Совершенно неожиданно нам приказано в лучших традициях американского кино – разделиться. Тут три параллельные аллеи, потому мы их сейчас пройдем и проверим – пусто
Моей группке достается самое открытое место – мы идем по аллейке, что проложена по берегу Лебяжьей канавки. Все время на связи с остальными, посматриваем внимательно, но никого нет. Только поодаль на Марсовом поле видим сидящих на граните бойцов.
– Мы у Кофейного павильона. Все чисто, – квакает рация.
– Мы у Амура с Психеей, – отзывается Саша, посмотрев на большой дощатый домик для скульптур.
– Это кому тут памятник? – спрашивает Тимур.
– Бабьей глупости, – заявляет в ответ Ильяс.

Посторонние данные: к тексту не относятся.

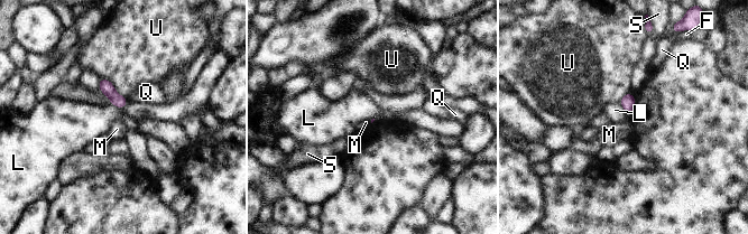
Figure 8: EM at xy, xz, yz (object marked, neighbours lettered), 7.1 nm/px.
pass()
F, L, M, Q, S and U are other cells; border along (128, 100), (122, 108), (110, 101) in figure 8; no lettered piece goes on from it

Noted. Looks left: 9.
abrupt turn
look(em, xz, step 4, tint, figure 1, (282, 70))

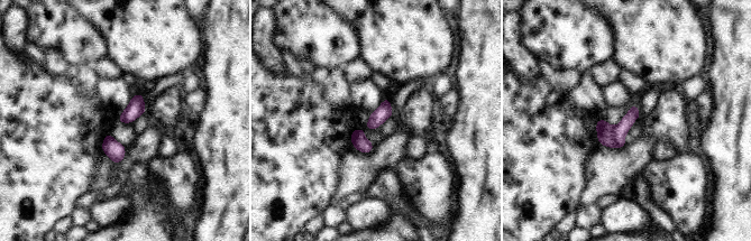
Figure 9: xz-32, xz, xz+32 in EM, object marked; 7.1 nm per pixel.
what lies round it
look(em, xz, step 4, letters, same)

– Ну ты загнул! – вступаюсь я, обиженный такой грубой прозой жизни.
– Якши. А по-твоему, чему памятник? – возражает снайпер.
– Любви.
– Продолжай, продолжай, – поощряет меня примерный семьянин.

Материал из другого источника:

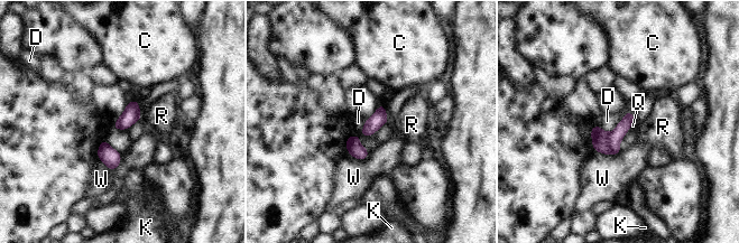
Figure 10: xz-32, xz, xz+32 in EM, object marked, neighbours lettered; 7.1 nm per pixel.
110 nm wide
cleave(figure 10, (600, 141))
C, D, K, Q, R and W are other cells; border along (608, 133), (608, 149), (611, 153) in figure 10; a second neuron is stuck on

– Ну Амур, бог любви, женился на Психее, но попросил ее в качестве основного условия, чтобы она ни в коем случае его ночью не разглядывала. Она же не утерпела и как-то раз полюбовалась спящим мужем, взяв для этого светильник…

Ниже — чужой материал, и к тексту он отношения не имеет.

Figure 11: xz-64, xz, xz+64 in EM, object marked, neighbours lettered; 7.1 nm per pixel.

– Во-во! А ручонки у нее затряслись, и она дрыхнущего без задних ног муженька облила кипящим маслом из светильника, так? – душевно осведомляется Ильяс.
– Ну да, восхищенная его красотой, она капнула маслом…
– Фигасе! Я же памятник помню, она ему выходит, аккурат, на живот и яйцы плесканула! – огорчается за Амура Саша.
– Во-во! Именно! И он ее выпер, дуру этакую… Так чему памятник? – победоносно заканчивает спор Ильяс.
– Эй, искусствоеды! А ну живо догнали остальных! – рявкает искаженным, но узнаваемым голосом рация.
– Упс, то есть ой! – подмигивает нам в комическом ужасе Ильяс, и мы торопливо шагаем по пустой аллее.
Два лежащих мешками тела. Ни одной цели.
Встречаемся с нашими у бронетранспортера, стоящего почти у входа, там, где Карпиев пруд. Парк чист, можно вообще-то и сворачиваться. У латников в Павловских казармах все штатно, сопротивление незначительное, не то что в Морском госпитале, так что все уже идет к концу.
Ну вот и замечательно. Славно прогулялись.
В общем, мы уже можем и уезжать. Нас придержали не то из-за того, что я как-никак врач, вдруг пригожусь, не то на всякий пожарный – мало ли, морф набежит. Морф не набегает, раненых нету. Как обычно, продуманная операция течет спокойно и планомерно.
Узнаю, что еще вчера омоновцы из «мокрой роты» выставили несколько громкоговорителей – это уже становится привычным, как артподготовка перед наступлением. Большая часть мертвяков оттянулась дальше к Невскому. Что странно – на Дворцовой как стояли, так и стоят, медом им там намазано, что ли? В голову неожиданно приходит мысль: если громкоговорители собрали к Невскому публику отсюда, то и с другой стороны то же самое будет. Получается, что если столковаться с водоплавающими, то я мог бы заскочить к себе в старую квартиру и забрать что возможно. Мама об этом постоянно говорит.